Neben einem Überblick über Neuheiten für Sommer 2020 war die Messe auch wichtige Plattform für Anbieter und Händler, um grundsätzliche strategische Fragestellungen mit ihren Partnern zu besprechen. Dabei ging es nicht nur um Nachhaltigkeit - zweifellos eines der großen, übergeordneten Themen der Veranstaltung. So wurde etwa bei Ortovox intensiv über den angekündigten Direktvertrieb diskutiert – wenngleich dieser Schritt nicht wirklich überraschend kommt. Erst kürzlich ist Deuter, so wie Ortovox Teil der Schwan Stabilo Outdoor Group, mit einem eigenen Webshop gestartet.

Bei Schöffel drehten sich viele Gespräche um die neuen digitalen Konzepte und Darstellungen am Stand. Davon hätten sich viele Kunden überrascht gezeigt, so Herrmann. Doch die Resonanz sowohl auf den digitalen Showroom als auch auf die neue Schöffel-App sei sehr positiv.
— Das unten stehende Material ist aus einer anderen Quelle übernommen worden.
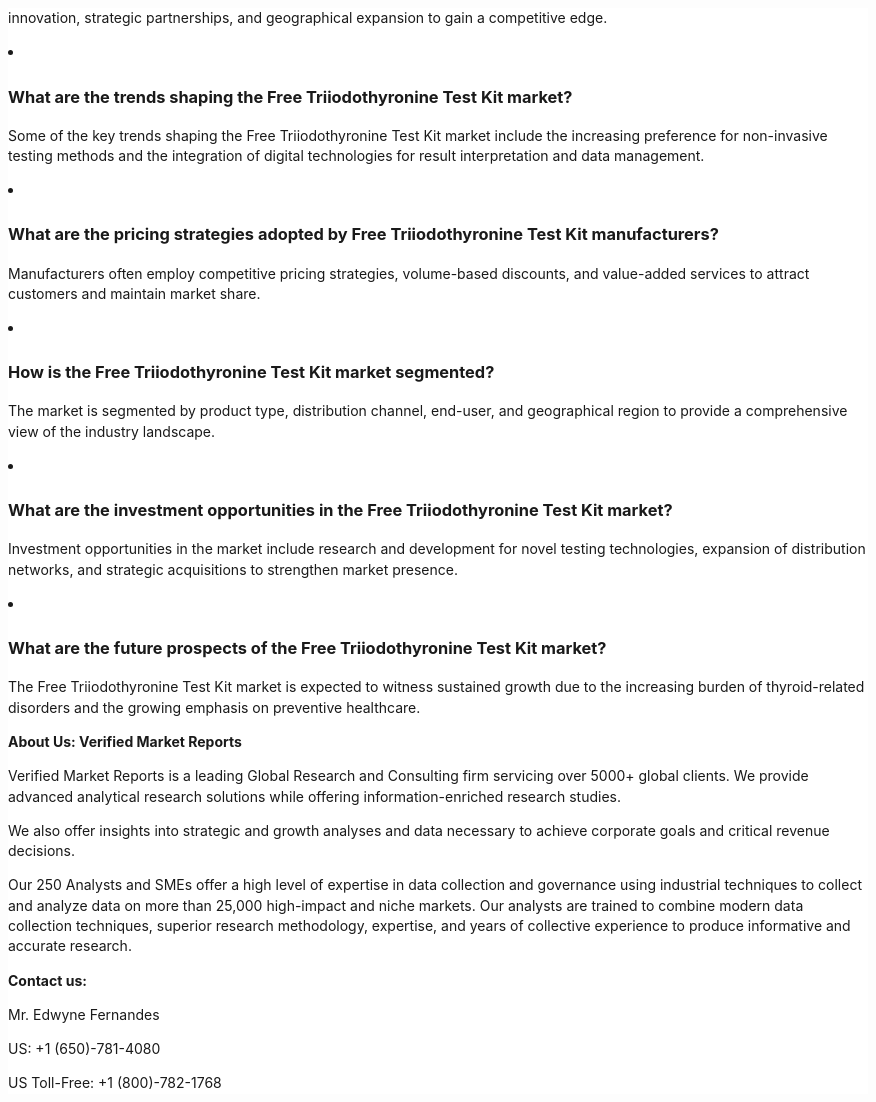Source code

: innovation, strategic partnerships, and geographical expansion to gain a competitive edge.</p> </li> <li> <h3>What are the trends shaping the Free Triiodothyronine Test Kit market?</h3> <p>Some of the key trends shaping the Free Triiodothyronine Test Kit market include the increasing preference for non-invasive testing methods and the integration of digital technologies for result interpretation and data management.</p> </li> <li> <h3>What are the pricing strategies adopted by Free Triiodothyronine Test Kit manufacturers?</h3> <p>Manufacturers often employ competitive pricing strategies, volume-based discounts, and value-added services to attract customers and maintain market share.</p> </li> <li> <h3>How is the Free Triiodothyronine Test Kit market segmented?</h3> <p>The market is segmented by product type, distribution channel, end-user, and geographical region to provide a comprehensive view of the industry landscape.</p> </li> <li> <h3>What are the investment opportunities in the Free Triiodothyronine Test Kit market?</h3> <p>Investment opportunities in the market include research and development for novel testing technologies, expansion of distribution networks, and strategic acquisitions to strengthen market presence.</p> </li> <li> <h3>What are the future prospects of the Free Triiodothyronine Test Kit market?</h3> <p>The Free Triiodothyronine Test Kit market is expected to witness sustained growth due to the increasing burden of thyroid-related disorders and the growing emphasis on preventive healthcare.</p> </li></ol></body></html></h3><p id="" class=""><strong>About Us: Verified Market Reports</strong></p><p id="" class="">Verified Market Reports is a leading Global Research and Consulting firm servicing over 5000+ global clients. We provide advanced analytical research solutions while offering information-enriched research studies.</p><p id="" class="">We also offer insights into strategic and growth analyses and data necessary to achieve corporate goals and critical revenue decisions.</p><p id="" class="">Our 250 Analysts and SMEs offer a high level of expertise in data collection and governance using industrial techniques to collect and analyze data on more than 25,000 high-impact and niche markets. Our analysts are trained to combine modern data collection techniques, superior research methodology, expertise, and years of collective experience to produce informative and accurate research.</p><p id="" class=""><strong>Contact us:</strong></p><p id="" class="">Mr. Edwyne Fernandes</p><p id="" class="">US: +1 (650)-781-4080</p><p id="" class="">US Toll-Free: +1 (800)-782-1768</p>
Sport Schuster stellt den Katalog ein

Sport Schuster-Geschäftsführer Rainer Angstl und sein Team diskutieren dieser Tage intensiv mit der Industrie über die neue Marketing-Strategie des Hauses. Denn die größte Herausforderung für Handel und Industrie werde in den nächsten Jahren sein, Frequenz in die Geschäfte zu bekommen. Auch in Top-Lagen wie in München am Marienplatz. „Die Markensichtbarkeit und die Umsetzung der Kampagnen ist für die Industrie das wertvollste, was ein Händler seinem Laden - einem Showroom - zu bieten hat.“

Für die Umsetzung werde das digitale Marketing eine ungleich höhere Bedeutung bekommen. Ebenso der eigene Content für die Kampagnenthemen der Industrie sowie Events, Aufbau von Communities in den verschiedenen Zielgruppen und die Pflege der Stammkunden. „In diesem Zusammenhang hat Schuster sich entschlossen, das 'starre' Medium der beiden 500-seitigen Saisonkataloge ab 2020 aufzugeben um mehr Flexibilität in den neuen 360 Grad Bespielungen zu bekommen.“ Keine leichte Entscheidung, wie Angstl betont, „nachdem der erste Schuster-Katalog 1914 mit sechs Seiten erschienen ist“.